You can use sync to sync the entity object’s state with the remote state during the execution run:

synced_execution = remote.sync(execution, sync_nodes=True)
node_keys = synced_execution.node_executions.keys()

node_executions will fetch all the underlying node executions recursively.

To fetch output of a specific node execution:

node_execution_output = synced_execution.node_executions["n1"].outputs["model_file"]

Node here can correspond to a task, workflow, or branch node.

Reference launch plan executions#

When retrieving and inspecting an execution which calls a launch plan, the launch plan manifests as a sub-workflow which can be found within the workflow_executions of a given node execution. Note that the workflow execution of interest must again be synced in order to inspect the input and output of the contained tasks.

@task
def add_random(x: int) -> int:
    return x + random.randint(1, 100)

@workflow
def sub_wf(x: int) -> int:
    x = add_random(x=x)
    return add_random(x=x)

sub_wf_lp = LaunchPlan.get_or_create(
    name="sub_wf_lp",
    workflow=sub_wf,
)

@workflow
def parent_wf(x: int = 1) -> int:
    x = add_random(x=x)
    return sub_wf_lp(x=x)

To get the output of the first add_random call in sub_wf, you can do the following with the execution from the parent_wf:

execution = remote.fetch_execution(
    name="adgswtrzfn99k2cws49q",
    project="flytesnacks",
    domain="development",
)
remote.sync_execution(execution, sync_nodes=True)
remote.sync_execution(execution.node_executions['n1'].workflow_executions[0], sync_nodes=True)
out = execution.node_executions['n1'].workflow_executions[0].node_executions['n0'].outputs['o0']

Listing entities#

To list recent executions, use the recent_executions method:

recent_executions = remote.recent_executions(
    project="flytesnacks",
    domain="development",
    limit=10,
)

The limit parameter is optional and defaults to 100.

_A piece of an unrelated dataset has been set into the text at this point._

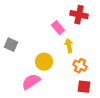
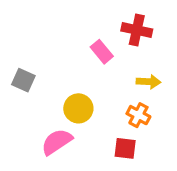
yellow arrow: (69, 46) -> (148, 82), moved, turned 104
red square: (84, 87) -> (125, 148), moved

To list tasks by version, use the UnionRemote.list_tasks_by_version method.

tasks = remote.list_tasks_by_version(
    project="flytesnacks",
    domain="development",
    version="v1",
)

Terminating an execution#

To terminate an execution, use the terminate method:

execution = remote.fetch_execution(
    name="fb22e306a0d91e1c6000",
    project="flytesnacks",
    domain="development",
)
remote.terminate(execution, cause="Code needs to be updated")